At ten this morning, I found myself hiking up the road–in my pajama pants and boots, carrying a big stick. I was walking behind the neighbor's teenaged bull, (who was once again in our yard), coaxing him back up the road and into the neighbor's pasture where he belonged. Mind you if this was the real deal, grown-up bull, I would NOT be doing this job. But this guy was young enough to not put up much of a fight besides a little head tossing and chomping of grass growing longer around the telephone poles.
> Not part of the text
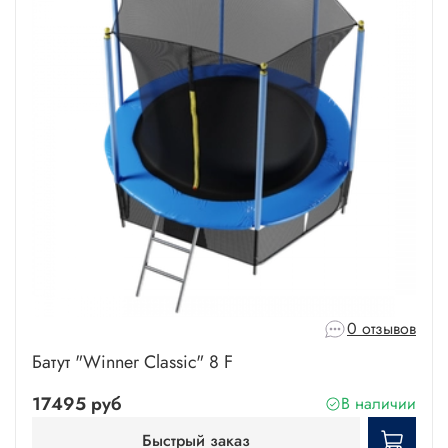
0 отзывов
Батут "Winner Classic" 8 F
17495 руб
В наличии
Быстрый заказ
Thankfully, my children are not at that age yet where the sight of their mother walking up the road, in her pajamas and boots doesn't completely mortify them. I know that day will come. I remember the days of mortification over the outfits my mother would wear to drive us to school. Even worse? When she'd have to drive us in the cattle truck–with its random outbreaks of a vibrating steering wheel you could hardly control and muffler that could be heard from two miles out. For now, I like to pretend that my children think my bravery and toughness is kinda cool, and they don't notice what I'm wearing. Please, just let me think that. Don't burst my bubble, yet. I have years of that ahead of me, I'm sure.
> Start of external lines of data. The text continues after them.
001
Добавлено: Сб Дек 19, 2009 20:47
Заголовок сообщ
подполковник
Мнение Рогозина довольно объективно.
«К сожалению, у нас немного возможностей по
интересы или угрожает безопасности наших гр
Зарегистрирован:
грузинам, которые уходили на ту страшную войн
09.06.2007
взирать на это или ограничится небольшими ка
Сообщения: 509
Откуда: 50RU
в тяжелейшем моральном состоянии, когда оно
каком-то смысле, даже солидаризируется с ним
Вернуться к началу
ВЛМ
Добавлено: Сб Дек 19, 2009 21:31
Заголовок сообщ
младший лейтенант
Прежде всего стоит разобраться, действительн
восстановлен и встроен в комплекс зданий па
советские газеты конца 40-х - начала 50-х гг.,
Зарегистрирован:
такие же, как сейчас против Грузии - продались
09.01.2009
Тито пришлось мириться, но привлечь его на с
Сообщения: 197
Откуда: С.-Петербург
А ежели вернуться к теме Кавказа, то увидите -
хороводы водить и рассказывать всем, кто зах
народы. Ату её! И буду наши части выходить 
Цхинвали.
But this post is a chicken update! Enough with the bull…
Just days after I wrote about the joys of chickens in your bathroom I apparently reached my limit. I crossed my fingers and prayed that the temperatures were warm enough and the chickens feathered enough, and we moved the little girls out to a pen that sits at the back of our coop. If you ever find yourself building a coop, this pen is a great thing to have. It provides the perfect way to introduce new birds to your flock and allows them to get acquainted with their new digs before you let them go free range.
And did you know that the best time to introduce new chickens to your flock is after dark? Just slip them into the coop and when the next morning dawns, the original hens are less likely to make a big fuss over the newcomers. Apparently, chickens have some serious short-term memory issues.
The chicks did fine in the coop. We bedded them down with extra straw on a few nights when we worried about overnight temps, and tacked old yard furniture cushions over the window.
Not attractive, but effective.
Last week, we decided to give them complete freedom. We opened their door and let them see the true light of day.
Each day they get a little braver and now two or three of them are starting to venture outside of the coop, but still not very far. They still scurry back to their pen if I startle them. But curiousity always gets the best of them and they come out to see what goodies I might be offering.
It also turns out, just like last time, we're not looking at the addition of six new HENS to our flock. Turns out there's at least one rooster, maybe two.